* START GIVEN DATA *

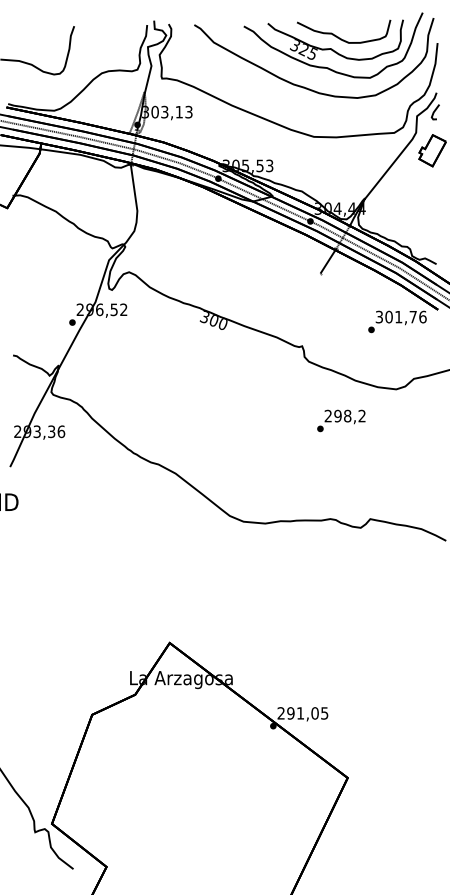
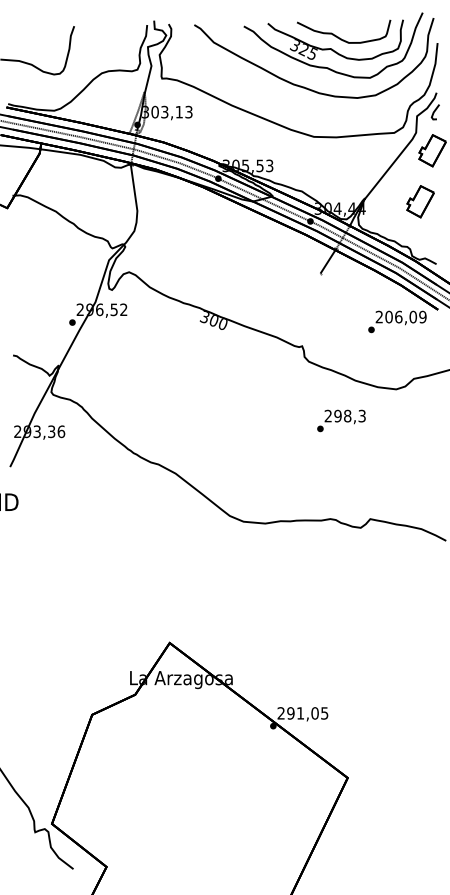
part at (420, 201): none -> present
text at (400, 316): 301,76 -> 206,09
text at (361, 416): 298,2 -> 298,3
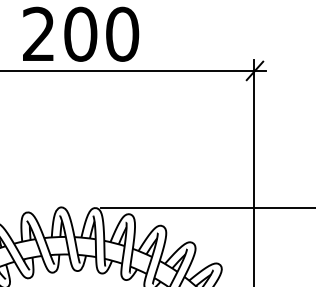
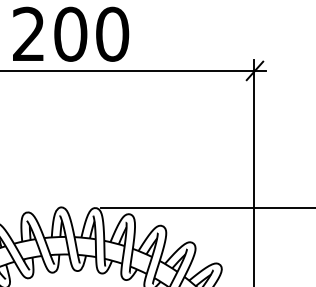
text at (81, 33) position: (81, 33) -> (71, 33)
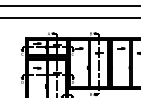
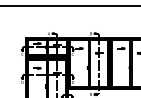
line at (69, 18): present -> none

* END GIVEN DATA *
* START GIVEN DATA *

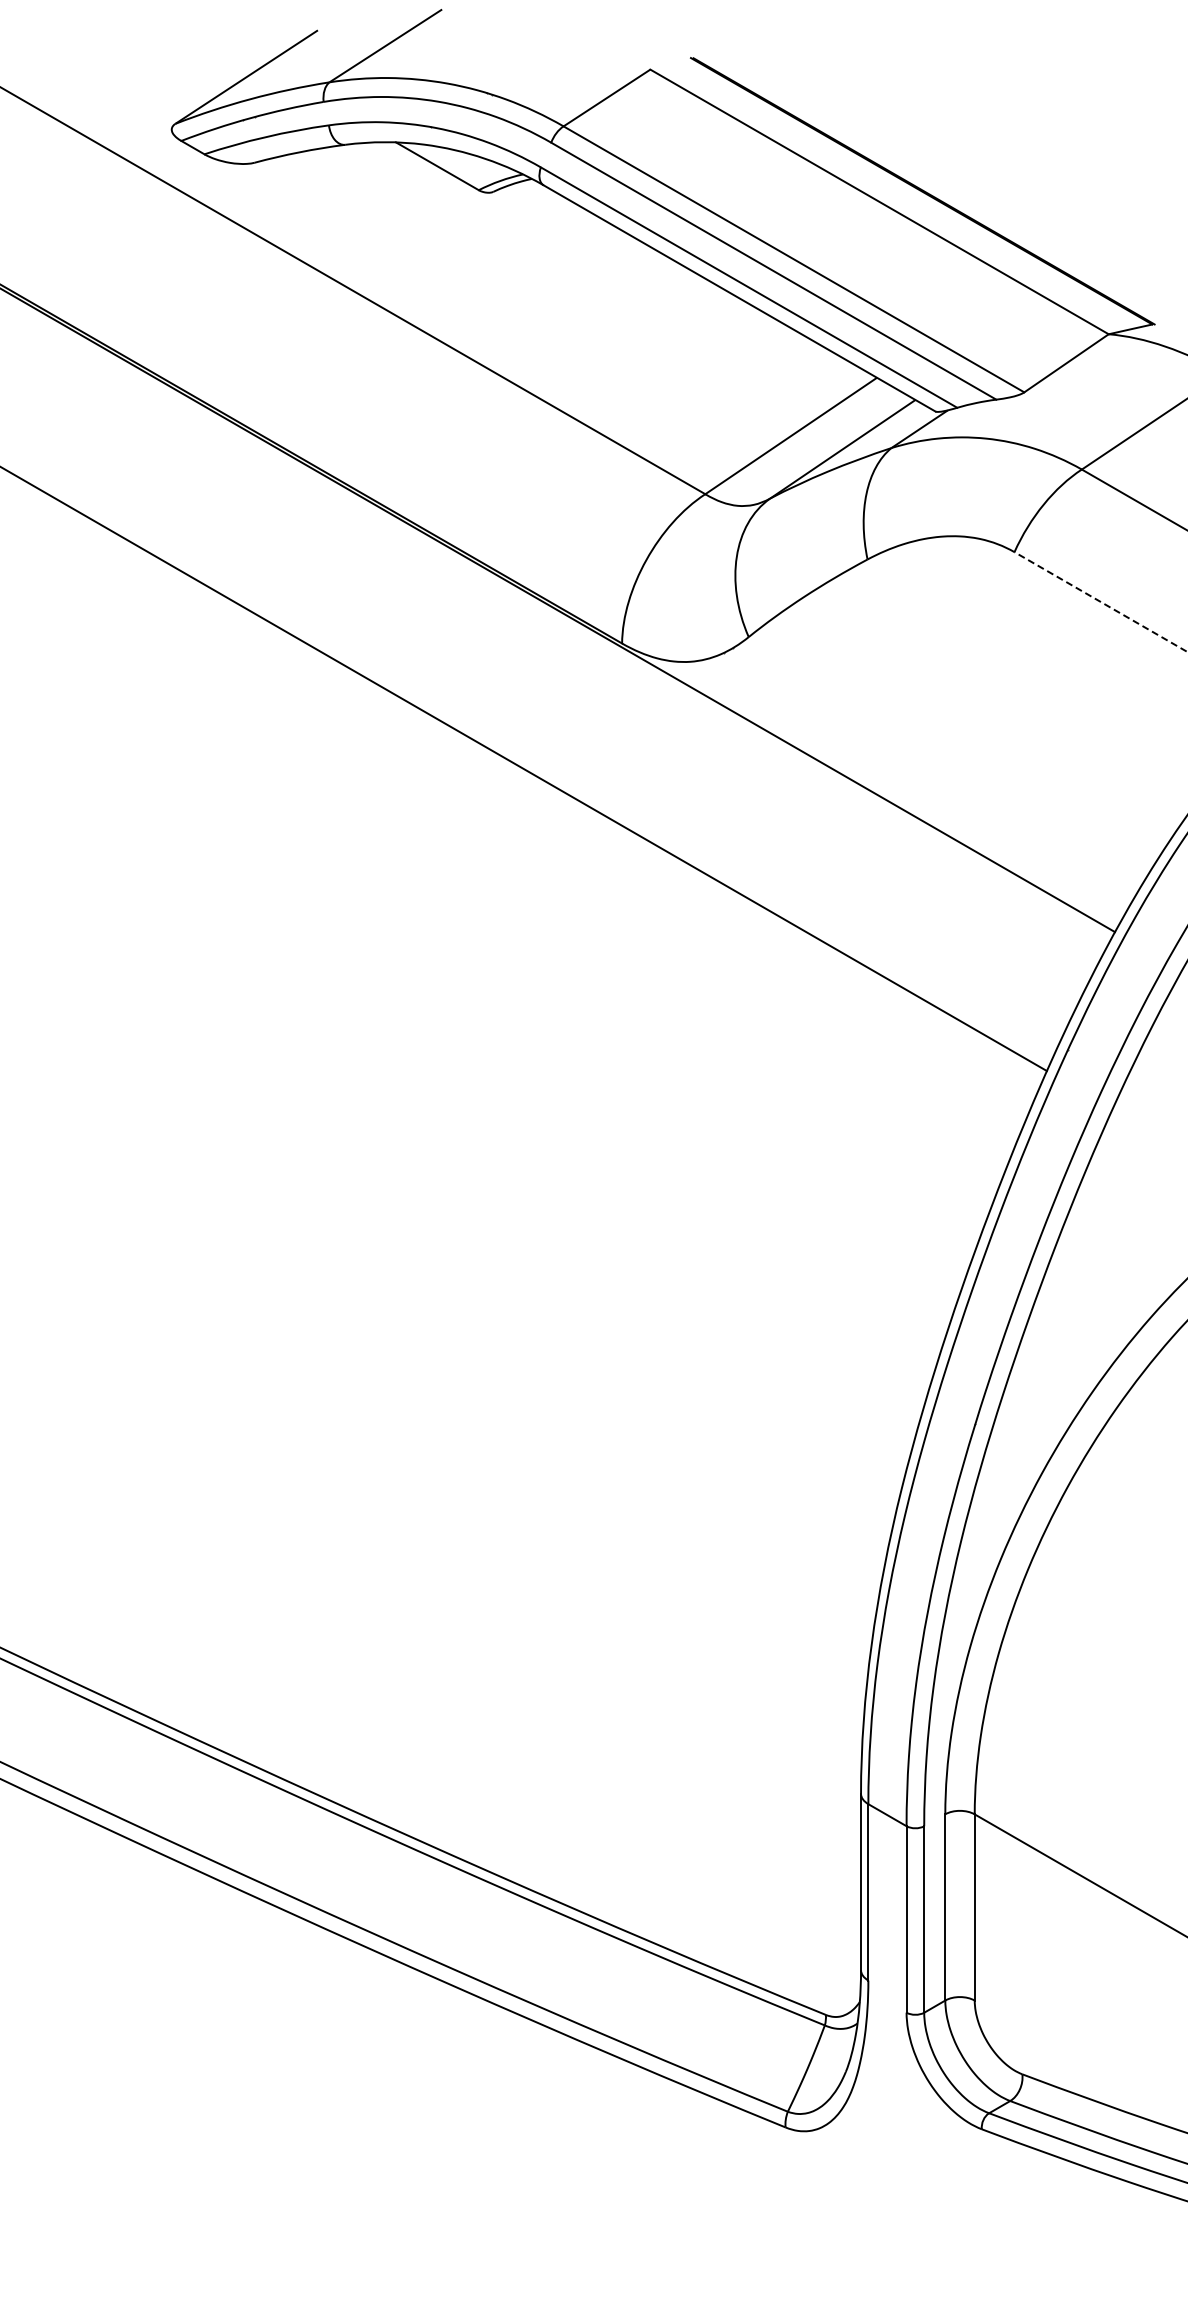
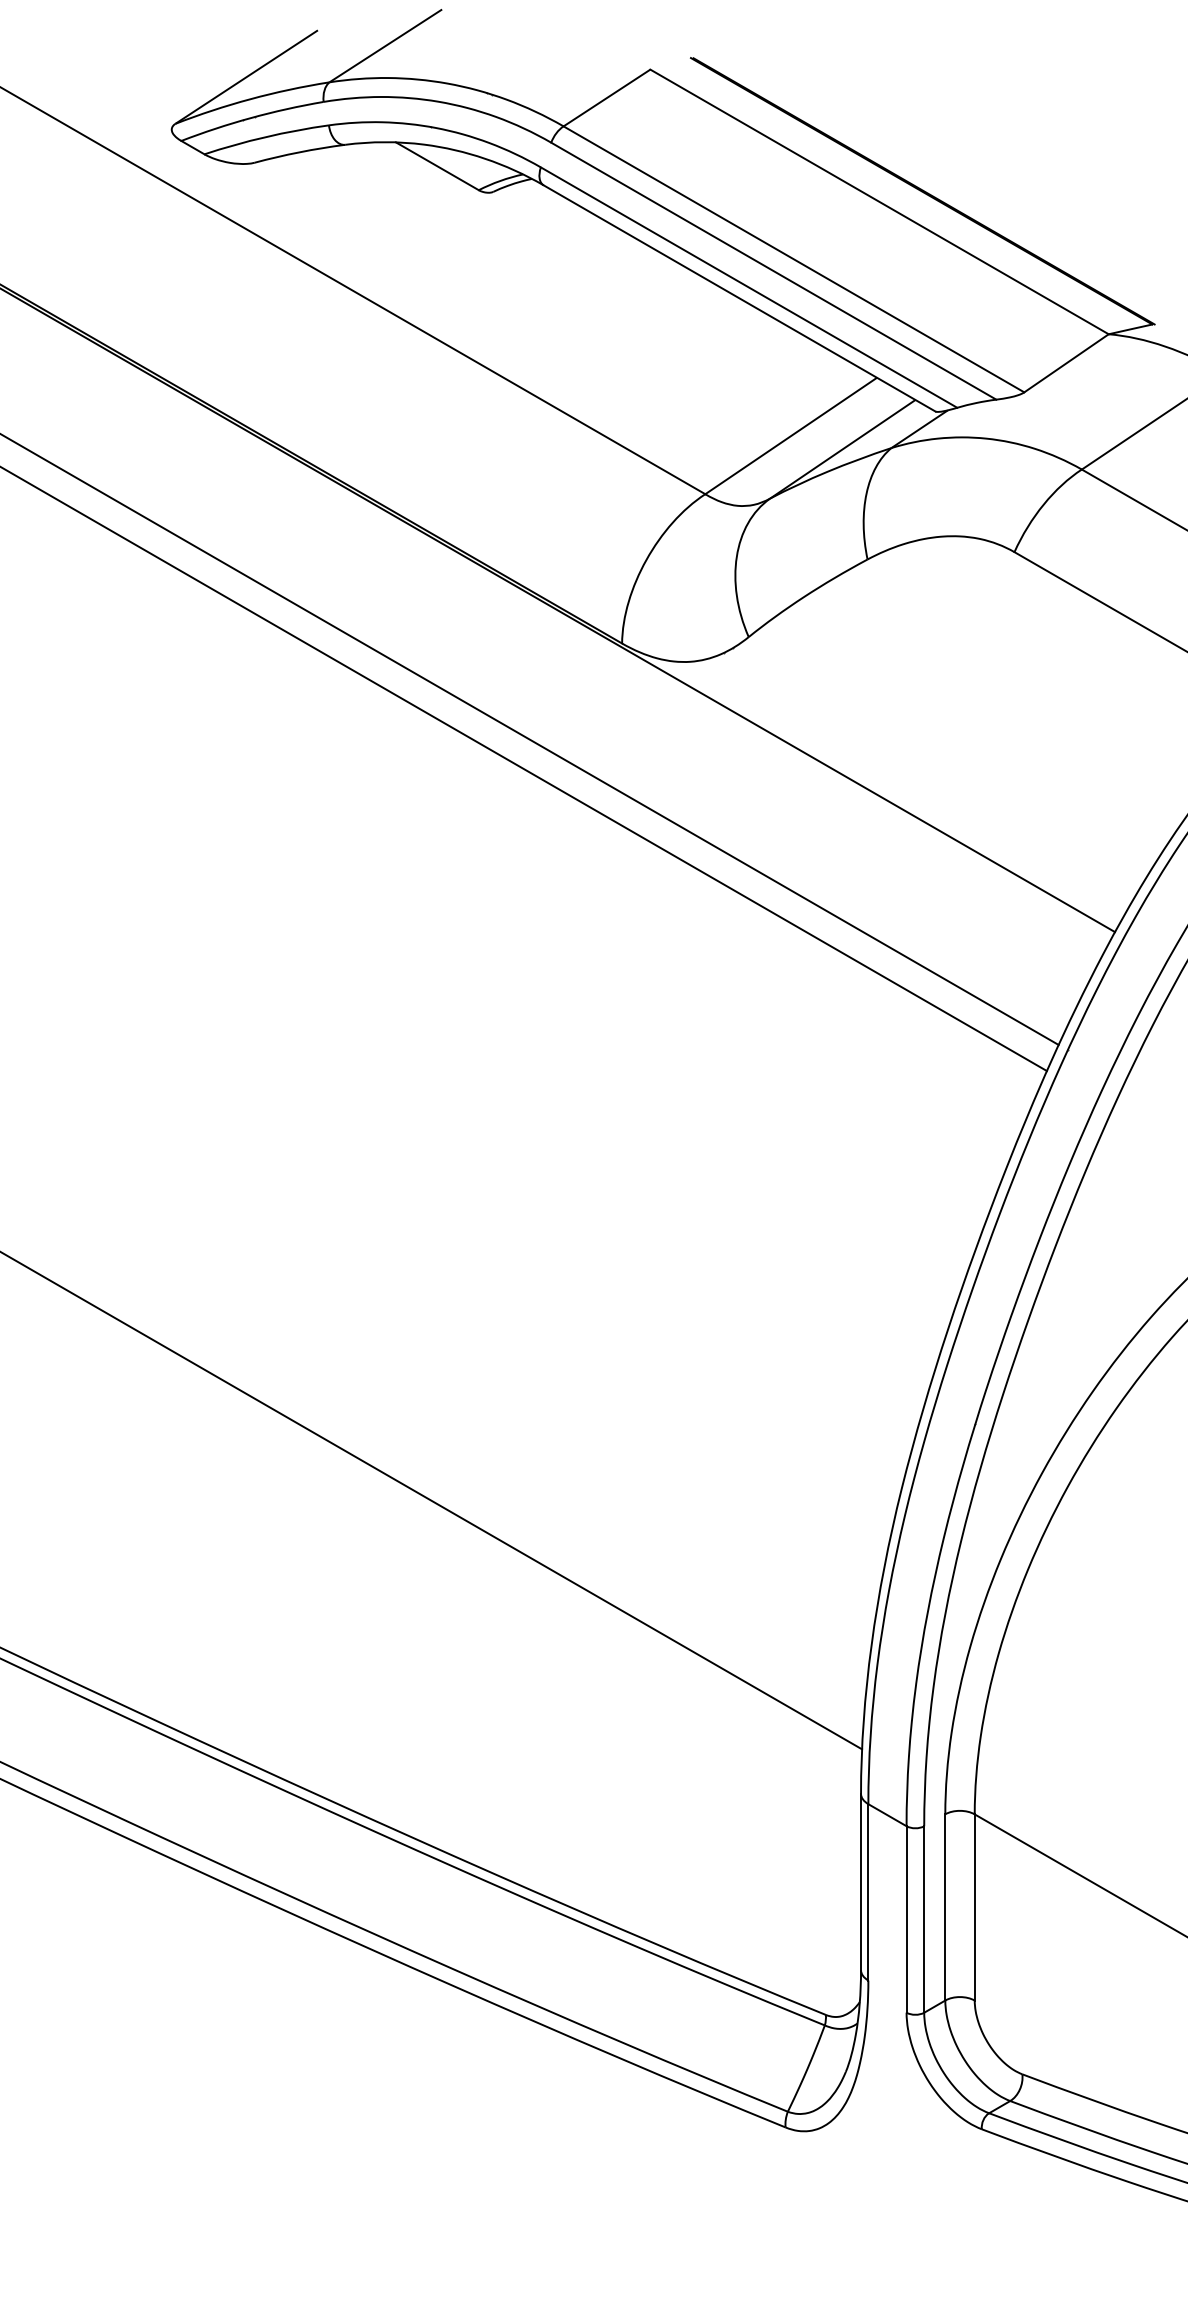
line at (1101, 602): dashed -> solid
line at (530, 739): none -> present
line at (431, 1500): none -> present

* END GIVEN DATA *

### [WHAT IS BEING ASKED]
Repeat the lines from the one with "part at (420, 201): none -> present" to the one with "text at (81, 33)", leaving the pictures out of your answer.

### [ANSWER TO THE PROBLEM]
part at (420, 201): none -> present
text at (400, 316): 301,76 -> 206,09
text at (361, 416): 298,2 -> 298,3
text at (81, 33) position: (81, 33) -> (71, 33)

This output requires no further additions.